Problem description: Arrange every line of the listing as a JSON list of strings, one string per line, omitting blank lines and the picture lines.

Dataset excerpts:
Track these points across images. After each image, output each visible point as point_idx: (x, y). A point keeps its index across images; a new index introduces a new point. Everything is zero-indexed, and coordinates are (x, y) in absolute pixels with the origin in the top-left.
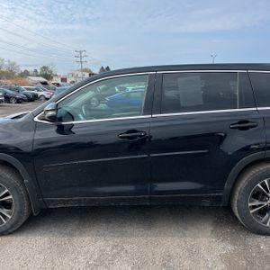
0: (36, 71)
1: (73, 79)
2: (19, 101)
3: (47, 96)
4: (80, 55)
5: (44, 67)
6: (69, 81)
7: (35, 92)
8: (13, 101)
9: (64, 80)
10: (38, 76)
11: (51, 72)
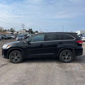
0: (9, 30)
1: (20, 32)
2: (6, 39)
3: (14, 37)
4: (23, 25)
5: (11, 29)
6: (19, 33)
7: (10, 36)
8: (4, 39)
9: (18, 33)
10: (9, 31)
11: (14, 30)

Answer space:
[
  "Track these points across images. After each image, output each visible point as point_idx: (x, y). A point keeps its index across images; a new index introduces a new point. Everything is zero-indexed, and coordinates are (x, y) in absolute pixels with the origin in the top-left.",
  "0: (36, 71)",
  "1: (73, 79)",
  "2: (19, 101)",
  "3: (47, 96)",
  "4: (80, 55)",
  "5: (44, 67)",
  "6: (69, 81)",
  "7: (35, 92)",
  "8: (13, 101)",
  "9: (64, 80)",
  "10: (38, 76)",
  "11: (51, 72)",
  "0: (9, 30)",
  "1: (20, 32)",
  "2: (6, 39)",
  "3: (14, 37)",
  "4: (23, 25)",
  "5: (11, 29)",
  "6: (19, 33)",
  "7: (10, 36)",
  "8: (4, 39)",
  "9: (18, 33)",
  "10: (9, 31)",
  "11: (14, 30)"
]